Details of Michigan Gov. Rick Snyder's $47 billion budget proposal, which he outlined to The Associated Press on Wednesday:
-- Drops the individual income tax rate from 4.35 percent to 4.25 percent on Oct. 1; the tax will then remain at 4.25 percent rather than being decreased to 3.9 percent in future years as scheduled.
-- Eliminates the state income tax exemption for pensions, but Social Security benefits will continue to be exempt.
-- Eliminates the Michigan Business Tax and replaces it with a flat 6 percent corporate income tax on major corporations.

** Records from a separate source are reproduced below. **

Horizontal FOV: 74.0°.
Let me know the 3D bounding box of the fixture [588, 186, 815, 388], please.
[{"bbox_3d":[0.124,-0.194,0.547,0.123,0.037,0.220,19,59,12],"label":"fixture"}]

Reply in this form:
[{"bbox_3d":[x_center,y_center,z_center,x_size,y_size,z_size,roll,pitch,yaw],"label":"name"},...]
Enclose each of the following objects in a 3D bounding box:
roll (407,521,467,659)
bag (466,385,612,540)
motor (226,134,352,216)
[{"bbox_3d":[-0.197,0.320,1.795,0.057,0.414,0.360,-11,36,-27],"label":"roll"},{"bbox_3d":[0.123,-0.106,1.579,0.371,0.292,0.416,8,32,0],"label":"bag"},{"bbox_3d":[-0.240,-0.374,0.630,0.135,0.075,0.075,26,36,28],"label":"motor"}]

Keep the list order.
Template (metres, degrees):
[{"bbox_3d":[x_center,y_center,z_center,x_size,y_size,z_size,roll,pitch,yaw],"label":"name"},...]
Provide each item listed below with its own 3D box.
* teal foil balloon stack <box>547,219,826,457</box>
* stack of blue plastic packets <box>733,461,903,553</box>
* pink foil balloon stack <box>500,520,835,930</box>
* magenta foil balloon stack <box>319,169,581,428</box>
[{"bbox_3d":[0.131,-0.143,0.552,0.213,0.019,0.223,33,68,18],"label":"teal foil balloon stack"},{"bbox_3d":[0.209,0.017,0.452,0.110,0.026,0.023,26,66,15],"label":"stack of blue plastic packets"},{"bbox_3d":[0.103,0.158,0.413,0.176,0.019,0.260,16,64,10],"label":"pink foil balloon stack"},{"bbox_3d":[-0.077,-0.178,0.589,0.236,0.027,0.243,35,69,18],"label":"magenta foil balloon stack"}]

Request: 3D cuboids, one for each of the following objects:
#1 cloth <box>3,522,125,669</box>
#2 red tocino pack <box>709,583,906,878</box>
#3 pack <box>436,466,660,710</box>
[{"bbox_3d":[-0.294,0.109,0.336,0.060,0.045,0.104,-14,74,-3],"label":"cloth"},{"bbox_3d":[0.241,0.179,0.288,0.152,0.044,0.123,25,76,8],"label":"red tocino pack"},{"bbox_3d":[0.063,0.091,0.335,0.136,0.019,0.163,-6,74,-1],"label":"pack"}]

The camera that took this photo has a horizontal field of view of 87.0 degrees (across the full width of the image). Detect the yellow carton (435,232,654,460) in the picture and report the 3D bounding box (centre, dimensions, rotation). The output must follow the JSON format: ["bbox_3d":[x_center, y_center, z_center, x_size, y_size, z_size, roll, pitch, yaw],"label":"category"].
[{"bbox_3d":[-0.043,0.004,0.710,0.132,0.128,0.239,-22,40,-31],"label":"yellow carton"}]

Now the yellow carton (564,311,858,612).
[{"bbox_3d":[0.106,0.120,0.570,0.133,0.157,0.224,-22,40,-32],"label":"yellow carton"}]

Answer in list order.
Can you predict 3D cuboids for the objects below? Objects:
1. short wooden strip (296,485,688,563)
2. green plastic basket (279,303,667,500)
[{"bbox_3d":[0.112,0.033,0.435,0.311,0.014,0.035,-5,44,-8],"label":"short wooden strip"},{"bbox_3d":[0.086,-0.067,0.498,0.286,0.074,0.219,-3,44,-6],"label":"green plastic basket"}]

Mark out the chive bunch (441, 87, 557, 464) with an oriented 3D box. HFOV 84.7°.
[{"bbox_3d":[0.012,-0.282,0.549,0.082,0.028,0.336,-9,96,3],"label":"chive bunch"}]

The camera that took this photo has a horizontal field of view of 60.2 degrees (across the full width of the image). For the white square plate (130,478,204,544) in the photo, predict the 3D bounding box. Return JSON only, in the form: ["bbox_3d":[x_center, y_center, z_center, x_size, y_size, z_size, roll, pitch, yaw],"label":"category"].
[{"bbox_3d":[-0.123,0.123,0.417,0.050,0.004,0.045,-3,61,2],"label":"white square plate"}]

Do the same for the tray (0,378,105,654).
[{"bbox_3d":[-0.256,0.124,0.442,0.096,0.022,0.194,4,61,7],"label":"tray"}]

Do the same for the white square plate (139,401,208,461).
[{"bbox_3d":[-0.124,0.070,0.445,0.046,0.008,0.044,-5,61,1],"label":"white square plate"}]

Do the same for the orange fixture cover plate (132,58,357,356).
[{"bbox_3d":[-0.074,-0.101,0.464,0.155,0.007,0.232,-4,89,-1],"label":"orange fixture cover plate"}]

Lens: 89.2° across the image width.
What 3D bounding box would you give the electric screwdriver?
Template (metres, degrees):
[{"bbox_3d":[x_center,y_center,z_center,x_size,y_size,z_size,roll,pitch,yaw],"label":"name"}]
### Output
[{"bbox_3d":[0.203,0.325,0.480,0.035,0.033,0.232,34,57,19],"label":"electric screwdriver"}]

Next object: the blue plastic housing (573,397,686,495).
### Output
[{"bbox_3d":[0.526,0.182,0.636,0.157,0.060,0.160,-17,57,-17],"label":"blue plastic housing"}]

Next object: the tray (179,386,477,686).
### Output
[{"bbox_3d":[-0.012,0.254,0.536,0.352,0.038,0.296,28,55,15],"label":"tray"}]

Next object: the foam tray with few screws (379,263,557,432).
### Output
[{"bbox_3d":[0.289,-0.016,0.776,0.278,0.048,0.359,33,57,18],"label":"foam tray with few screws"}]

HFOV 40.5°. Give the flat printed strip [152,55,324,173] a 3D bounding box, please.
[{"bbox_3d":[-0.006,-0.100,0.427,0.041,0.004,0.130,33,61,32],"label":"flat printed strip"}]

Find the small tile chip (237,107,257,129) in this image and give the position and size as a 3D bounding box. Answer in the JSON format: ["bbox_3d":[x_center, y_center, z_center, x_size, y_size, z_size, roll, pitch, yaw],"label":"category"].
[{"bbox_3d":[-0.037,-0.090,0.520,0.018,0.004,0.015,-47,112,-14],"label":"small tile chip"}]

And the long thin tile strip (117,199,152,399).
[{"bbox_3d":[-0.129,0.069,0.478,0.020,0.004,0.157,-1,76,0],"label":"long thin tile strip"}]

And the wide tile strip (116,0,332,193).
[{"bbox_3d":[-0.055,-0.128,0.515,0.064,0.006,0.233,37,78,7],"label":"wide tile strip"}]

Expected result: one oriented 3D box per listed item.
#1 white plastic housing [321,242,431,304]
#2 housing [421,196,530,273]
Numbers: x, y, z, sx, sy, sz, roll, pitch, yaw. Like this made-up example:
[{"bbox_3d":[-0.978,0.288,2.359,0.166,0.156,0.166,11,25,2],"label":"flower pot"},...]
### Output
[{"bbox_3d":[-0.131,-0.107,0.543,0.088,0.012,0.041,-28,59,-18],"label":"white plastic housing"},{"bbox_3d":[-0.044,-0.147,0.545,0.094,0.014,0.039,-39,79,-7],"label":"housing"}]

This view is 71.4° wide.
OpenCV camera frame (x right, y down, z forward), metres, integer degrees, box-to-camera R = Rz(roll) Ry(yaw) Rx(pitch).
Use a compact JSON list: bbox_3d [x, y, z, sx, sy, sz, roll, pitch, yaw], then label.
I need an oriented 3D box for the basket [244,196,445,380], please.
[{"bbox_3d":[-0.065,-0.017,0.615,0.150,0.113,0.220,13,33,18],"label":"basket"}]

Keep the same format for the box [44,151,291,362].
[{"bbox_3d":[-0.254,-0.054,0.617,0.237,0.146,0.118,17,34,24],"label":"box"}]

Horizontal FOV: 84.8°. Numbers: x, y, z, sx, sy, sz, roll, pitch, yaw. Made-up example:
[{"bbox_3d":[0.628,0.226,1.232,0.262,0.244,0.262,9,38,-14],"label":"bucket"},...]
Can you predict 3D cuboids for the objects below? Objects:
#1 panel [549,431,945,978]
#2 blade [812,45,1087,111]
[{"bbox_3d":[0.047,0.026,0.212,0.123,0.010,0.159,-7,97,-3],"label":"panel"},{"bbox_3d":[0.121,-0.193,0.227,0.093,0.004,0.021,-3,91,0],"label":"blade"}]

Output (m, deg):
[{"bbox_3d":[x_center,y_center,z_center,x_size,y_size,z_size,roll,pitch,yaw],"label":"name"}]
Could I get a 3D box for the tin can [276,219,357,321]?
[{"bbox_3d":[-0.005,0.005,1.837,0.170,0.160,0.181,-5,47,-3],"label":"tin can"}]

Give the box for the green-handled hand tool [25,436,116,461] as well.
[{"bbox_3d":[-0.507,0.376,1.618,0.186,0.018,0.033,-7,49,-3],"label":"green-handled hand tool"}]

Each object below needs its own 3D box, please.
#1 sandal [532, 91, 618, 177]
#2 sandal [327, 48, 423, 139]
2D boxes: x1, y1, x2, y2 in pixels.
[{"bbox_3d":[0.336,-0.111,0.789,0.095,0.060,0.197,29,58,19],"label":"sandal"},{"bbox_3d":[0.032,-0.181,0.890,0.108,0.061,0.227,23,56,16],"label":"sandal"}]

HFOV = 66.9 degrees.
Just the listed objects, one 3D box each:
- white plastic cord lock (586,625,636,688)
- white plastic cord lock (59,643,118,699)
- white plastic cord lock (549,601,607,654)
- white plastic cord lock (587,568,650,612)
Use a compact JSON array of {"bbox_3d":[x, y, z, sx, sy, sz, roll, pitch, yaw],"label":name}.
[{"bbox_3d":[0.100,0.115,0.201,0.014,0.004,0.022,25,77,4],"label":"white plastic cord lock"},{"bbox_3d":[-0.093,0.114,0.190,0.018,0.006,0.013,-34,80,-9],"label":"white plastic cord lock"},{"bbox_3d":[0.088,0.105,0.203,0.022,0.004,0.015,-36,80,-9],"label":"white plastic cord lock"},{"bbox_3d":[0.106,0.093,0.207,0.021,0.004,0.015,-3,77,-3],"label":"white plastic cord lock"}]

-- Eliminates business credits awarded for films, brownfield redevelopment, the Michigan Economic Growth Authority, etc., although current commitments will be honored. Sets aside $25 million for film credits from the 21st Century Jobs Fund.
-- Rolls funding for universities and community colleges from the general fund to the school aid fund, the main funding source for K-12 schools.
-- Cuts per pupil funds $300, in addition to the currently budged $170 per pupil reduction.
-- Eliminates statutory revenue sharing payments for cities, villages and townships in FY 2012, leading to a net savings of $92.1 million. The change impacts 509 local units of government. Increases constitutional revenue sharing by 4 percent, to $659 million.
-- Includes $200 million for a new incentive-based revenue sharing program for cities, villages and townships that meet specific standards to be detailed in March.
-- Sets a lifetime limit of 48 months for residents to receive welfare payments, with exemptions for incapacity and hardship.
-- Closes the Shawono Center in Grayling, and cuts 20 beds in capacity at the Maxey Training School in Whitmore Lake, resulting in $787,000 general fund savings.
-- Eliminates 300 field worker positions in the Department of Human Services.
-- Closes one prison to be named later this year.
-- Reduces the number of Michigan State Police posts, saving $3.2 million.
-- Reduces state aid to libraries in the Department of Education budget by $2.3 million in the general fund, with $950,000 directed to the Michigan eLibrary, resulting in net savings of $1.4 million.
-- Suggests privatizing food service and prison stores operations in Michigan prisons, and suggests that resident care aide services at the Grand Rapids Veterans' Home be competitively bid.
--Turns the dairy farm inspection program over to industry field representatives certified by the Department of Agriculture.